Molly’s Game – Review

Worth seeing: for Aaron Sorkin's tightly confident dialogue in what plays like a sequel to Miss Sloane, with a drug dependent Jessica Chastain operating just on the boundary of legality
Director:Aaron Sorkin
Featuring:Jessica Chastain, Bill Camp, Brian d'Arcy James, Chris O'Dowd, Claire Rankin, Graham Greene, Idris Elba, Jeremy Strong, Jon Bass, Kevin Costner, Madison McKinley, Michael Cera, Michael Kostroff, Natalie Krill
Length:220 minutes
Certificate:15
Country:US
Released:1st January 2018

WHAT’S IT ABOUT?

An accident on the slopes ends the skiing career of Olympic hopeful Molly Bloom (Jessica Chastain) and she ends up working in an LA bar, frequented by celebrities.

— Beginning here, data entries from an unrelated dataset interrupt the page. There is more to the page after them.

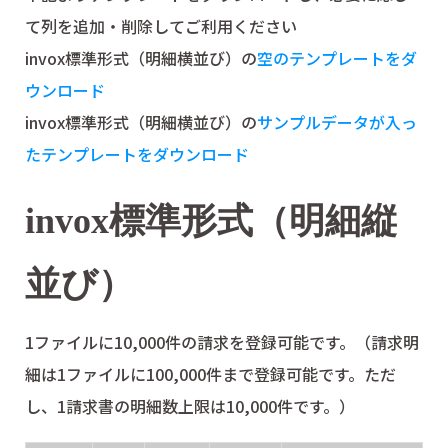
て列を追加・削除してご利用ください
invox標準形式（明細横並び）の
空のテンプレートをダ
ウンロード
invox標準形式（明細横並び）の
サンプルデータが入っ
たテンプレートをダウンロード
invox標準形式（明細縦
並び）
1ファイルに10,000件の請求を登録可能です。（請求明
細は1ファイルに100,000件まで登録可能です。ただ
し、1請求書の明細数上限は10,000件です。）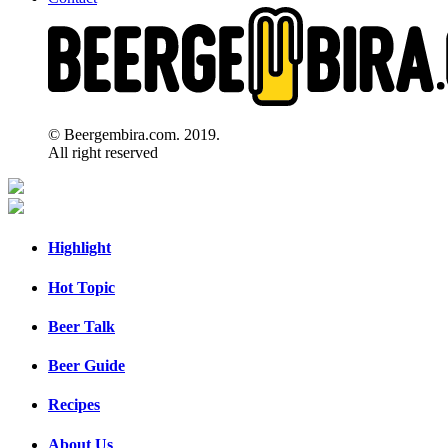
© Beergembira.com. 2019.
All right reserved
Highlight
Hot Topic
Beer Talk
Beer Guide
Recipes
About Us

Impressed by her sharp tongue, one of them, Dean Keith (Jeremy Strong) hires her as his personal assistant and soon trusts her to run his high-stakes poker game.

After a fall-out between the pair, Molly breaks away and sets up her own game, taking most of the wealthy players with her, including a well-known – but unnamed – film star (Michael Cera).

But the authorities soon get wind of the game; believing that criminals are laundering money through her table, they detain her and try to get her to give up names but she’s determined to protect her clients, even if it means going down herself.

Even her own lawyer (Idris Elba) has trouble persuading her to save herself, when she would rather save her reputation.

WHAT’S IT LIKE?

This is the first time the Oscar-winning writer Aaron Sorkin has turned his hand to directing a feature and based on this, he should probably think about staying in the writer’s chair in future.

The screenplay – as you’d expect – dances along briskly as it fizzes with dizzying dialogue that delights the ears but the narrative never quite holds together, not least the central pairing feels contrived. It’s far too long for what it’s trying to do and being told through a flash-back-heavy structure renders the story somewhat formulaic.

One problem that Sorkin can’t be blamed for – other than for having chosen to adapt the real Molly Bloom’s book in the first place – is that there aren’t really any characters on screen that you’d want to root for, except perhaps Idris Elba’s lawyer – and if you’re on his side, the question is why he’d be wasting his time on this woman in the first place. Bloom herself is a cocky know-it-all who’s clearly facilitating, at best, alcoholic gamblers who can’t help but destroy their lives and at worst, criminals trying to launder their ill-gotten gains.

Go girl!

Coming so soon after Miss Sloane, it felt a bit like a sequel – with another fast-talking Jessica Chastain once again taking drugs to keep awake as she does her slightly dodgy business on just the wrong side of the law. And this sequel isn’t as good as its putative predecessor, so it feels, consequently, less original. Not least, the stakes are harder to get behind – rather than turning her skilfully barbed words against America’s powerful gun-lobby, she’s fighting for the right of gangsters to escape the law.

That said, it could perhaps be argued that encouraging criminals to destroy each other at the poker-table rather than on the streets might be laudable.